Les psychologues, les éducateurs, les cogniticiens et même les éthologues vous le diront : c’est par le jeu que les enfants et, plus généralement, les petits de mammifères apprennent. Le jeu leur sert à simuler la réalité et à mesurer les conséquences de leurs actes. Mais, parmi les animaux, l’humain est le seul à inventer un monde abstrait dans ses jeux. Ce goût pour l’abstraction donne à son activité ludique une apparence plus futile que les jeux de combat auxquels se livrent les lionceaux pour tester leur force physique.
Pourtant le raisonnement logique, l’évaluation des quantités et des probabilités, la vision tridimensionnelle et l’optimisation des circuits ont conféré une remarquable capacité d’adaptation à l’espèce humaine. Ainsi, d’un point de vue évolutif, le jeu d’esprit ne serait pas futile.
Aujourd’hui, l’homme est doté d’une imposante connaissance du monde, qu’il doit transmettre. Le jeu mathématique l’assiste dans sa tâche éducative, car, comme Leibniz le remarque encore : « Nous réussissons mieux ce que nous faisons avec plaisir. » Faites réciter à un enfant le théorème de Pythagore : il s’exécute avec un certain sens du devoir. Faites-lui la démonstration du théorème sans un mot, à l’aide de carrés accolés au triangle : son œil s’éclaire.
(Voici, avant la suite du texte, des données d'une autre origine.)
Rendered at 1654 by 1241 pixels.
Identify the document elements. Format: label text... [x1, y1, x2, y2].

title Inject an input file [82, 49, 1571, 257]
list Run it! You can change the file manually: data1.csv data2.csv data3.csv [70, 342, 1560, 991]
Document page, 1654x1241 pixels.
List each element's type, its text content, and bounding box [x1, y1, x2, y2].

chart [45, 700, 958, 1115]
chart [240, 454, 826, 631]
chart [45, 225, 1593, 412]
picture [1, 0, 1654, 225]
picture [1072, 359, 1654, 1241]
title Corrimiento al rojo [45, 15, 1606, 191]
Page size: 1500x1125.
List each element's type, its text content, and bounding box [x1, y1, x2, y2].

En outre, le jeu mathématique ouvre des voies d’exploration de nouvelles mathématiques : théorie des nombres et code de Gray, géométrie et théorie des graphes, logique et théorie de la complexité, etc.
Foin de discours sur la pédagogie ! Il y a un siècle, le mathématicien Charles-Ange Laisant s’exclamait déjà : « Ceux pour qui le mot “instruire” est synonyme d’ennuyer – et quelquefois de torturer – sont de véritables malfaiteurs publics. » Nos bienfaiteurs sont les concepteurs de jeux mathématiques, tels que Samuel Loyd, Henry Dudeney, Édouard Lucas, Martin Gardner… et les auteurs du présent recueil.